Boeing to Locate New Interiors Center in South Carolina

AINonline
May 3, 2010, 12:48 PM

Boeing has chosen South Carolina as the location for fabrication and assembly of interior parts for the 787 Dreamliner. The company continues to review potential sites for the new facility and expects to reach a final decision by midsummer.

Boeing plans to locate the new facility, called Boeing Fabrication Interiors South Carolina, near the new North Charleston final assembly and delivery site now under construction. As many as 150 employees will work at the new interiors facility, which will serve as an extension of the existing Interiors Responsibility Center in Everett, Wash., “leveraging” the opportunities of a single, integrated production system. This decision represents part of Boeing’s plan announced last year to provide an independent parts sourcing stream for 787 final assembly and delivery in South Carolina. The close proximity of this new facility to Boeing’s Charleston site will help improve the efficiency of the final assembly and delivery process in the state, according to Boeing. 

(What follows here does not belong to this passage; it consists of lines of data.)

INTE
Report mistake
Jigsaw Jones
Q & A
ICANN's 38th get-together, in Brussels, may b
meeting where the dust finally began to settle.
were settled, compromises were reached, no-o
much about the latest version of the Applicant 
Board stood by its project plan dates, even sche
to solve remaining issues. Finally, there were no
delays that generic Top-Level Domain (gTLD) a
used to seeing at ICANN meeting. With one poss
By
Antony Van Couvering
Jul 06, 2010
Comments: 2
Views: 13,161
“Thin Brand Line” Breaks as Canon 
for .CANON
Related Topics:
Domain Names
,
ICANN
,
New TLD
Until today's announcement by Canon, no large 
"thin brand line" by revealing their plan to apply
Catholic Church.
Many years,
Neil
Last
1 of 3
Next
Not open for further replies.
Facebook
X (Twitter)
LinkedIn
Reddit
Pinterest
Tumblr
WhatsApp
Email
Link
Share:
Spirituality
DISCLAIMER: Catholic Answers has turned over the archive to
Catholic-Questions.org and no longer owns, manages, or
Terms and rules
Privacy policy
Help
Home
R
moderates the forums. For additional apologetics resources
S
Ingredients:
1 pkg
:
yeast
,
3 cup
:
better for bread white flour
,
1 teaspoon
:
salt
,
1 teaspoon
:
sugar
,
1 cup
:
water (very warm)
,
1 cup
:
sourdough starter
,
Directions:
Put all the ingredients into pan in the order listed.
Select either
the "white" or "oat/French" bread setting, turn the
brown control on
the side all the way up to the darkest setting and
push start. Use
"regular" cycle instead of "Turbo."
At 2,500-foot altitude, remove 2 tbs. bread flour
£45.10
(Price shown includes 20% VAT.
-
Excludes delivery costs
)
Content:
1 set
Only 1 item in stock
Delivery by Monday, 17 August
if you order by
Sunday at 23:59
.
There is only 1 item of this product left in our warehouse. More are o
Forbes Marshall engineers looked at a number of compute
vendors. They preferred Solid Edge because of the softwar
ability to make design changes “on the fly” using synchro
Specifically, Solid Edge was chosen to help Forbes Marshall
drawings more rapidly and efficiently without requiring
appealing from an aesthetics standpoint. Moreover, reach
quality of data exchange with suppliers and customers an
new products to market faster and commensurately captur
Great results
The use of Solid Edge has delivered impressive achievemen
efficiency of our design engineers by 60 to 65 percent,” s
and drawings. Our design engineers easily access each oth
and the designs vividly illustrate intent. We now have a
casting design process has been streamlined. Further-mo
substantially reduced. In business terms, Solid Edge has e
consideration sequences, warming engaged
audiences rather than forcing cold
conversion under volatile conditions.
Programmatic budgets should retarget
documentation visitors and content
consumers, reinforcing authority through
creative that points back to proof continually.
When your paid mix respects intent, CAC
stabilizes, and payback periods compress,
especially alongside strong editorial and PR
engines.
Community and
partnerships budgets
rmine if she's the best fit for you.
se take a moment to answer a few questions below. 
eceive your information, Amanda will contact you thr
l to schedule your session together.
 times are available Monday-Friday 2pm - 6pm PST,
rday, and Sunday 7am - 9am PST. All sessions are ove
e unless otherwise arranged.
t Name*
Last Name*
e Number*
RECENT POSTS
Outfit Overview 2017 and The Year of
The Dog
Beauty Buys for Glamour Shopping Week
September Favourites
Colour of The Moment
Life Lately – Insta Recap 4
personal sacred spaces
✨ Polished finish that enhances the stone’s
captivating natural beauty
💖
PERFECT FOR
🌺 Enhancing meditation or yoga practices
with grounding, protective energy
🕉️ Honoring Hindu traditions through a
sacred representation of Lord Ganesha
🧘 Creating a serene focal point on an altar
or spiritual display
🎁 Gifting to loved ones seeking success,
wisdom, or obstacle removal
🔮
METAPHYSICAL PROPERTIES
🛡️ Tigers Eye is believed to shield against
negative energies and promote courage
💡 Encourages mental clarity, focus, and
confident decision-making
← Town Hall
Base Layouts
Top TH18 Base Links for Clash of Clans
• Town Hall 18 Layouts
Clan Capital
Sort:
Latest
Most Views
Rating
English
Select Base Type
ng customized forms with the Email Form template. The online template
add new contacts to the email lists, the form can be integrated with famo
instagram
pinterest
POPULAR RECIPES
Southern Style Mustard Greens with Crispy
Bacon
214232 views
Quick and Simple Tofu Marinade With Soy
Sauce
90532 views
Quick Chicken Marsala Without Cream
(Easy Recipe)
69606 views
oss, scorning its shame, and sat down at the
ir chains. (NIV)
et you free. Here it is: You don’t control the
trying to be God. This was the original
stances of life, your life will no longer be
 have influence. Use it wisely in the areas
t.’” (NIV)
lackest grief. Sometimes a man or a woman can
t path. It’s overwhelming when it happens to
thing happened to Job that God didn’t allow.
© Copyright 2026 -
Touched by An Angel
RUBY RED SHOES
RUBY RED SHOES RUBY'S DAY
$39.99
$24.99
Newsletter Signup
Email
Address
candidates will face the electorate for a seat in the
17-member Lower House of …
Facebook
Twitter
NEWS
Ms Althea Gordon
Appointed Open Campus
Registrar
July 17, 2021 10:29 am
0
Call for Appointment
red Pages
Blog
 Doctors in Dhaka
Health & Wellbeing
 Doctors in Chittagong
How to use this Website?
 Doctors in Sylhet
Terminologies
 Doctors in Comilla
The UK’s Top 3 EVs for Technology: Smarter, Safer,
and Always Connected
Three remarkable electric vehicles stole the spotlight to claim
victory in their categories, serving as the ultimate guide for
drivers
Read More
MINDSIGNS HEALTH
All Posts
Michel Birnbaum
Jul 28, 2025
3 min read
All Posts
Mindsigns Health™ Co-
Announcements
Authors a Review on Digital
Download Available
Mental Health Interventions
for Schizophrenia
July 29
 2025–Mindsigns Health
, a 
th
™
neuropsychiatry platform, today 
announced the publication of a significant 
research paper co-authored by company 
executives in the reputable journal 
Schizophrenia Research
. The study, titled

“By expanding Boeing's footprint in South Carolina, we enhance our existing foundation with Boeing Charleston and further contribute to the growth of aerospace in the region," said Ray Conner, vice president and general manager of supply chain management and operations for Boeing Commercial Airplanes. “Ultimately, the decision we made in 2009 builds on our overall strategy to successfully meet our 787 customer commitments and to optimize our production capability.”

The Boeing Fabrication Interiors South Carolina team will make 787 stow bins, closets, partitions, class dividers, floor-mounted stow bins used by flight attendants, overhead flight-crew rests, overhead flight attendant crew rests, video-control stations and attendant modules.

Located within the Boeing Everett complex, Boeing’s existing Interiors Responsibility Center designs, manufactures, assembles and integrates a wide range of interior systems for production, aftermarket and spares for Boeing commercial jets. About 1,380 people work at the IRC, making products that include crew rest area furnishings, doors and doorway linings, overhead stowage bins and floor-mounted stow boxes, life raft boxes, closets and partitions, secure flight deck doors, video control centers, purser work stations, dry galleys, ceilings, sidewalls, decorative laminates and proximity lighting.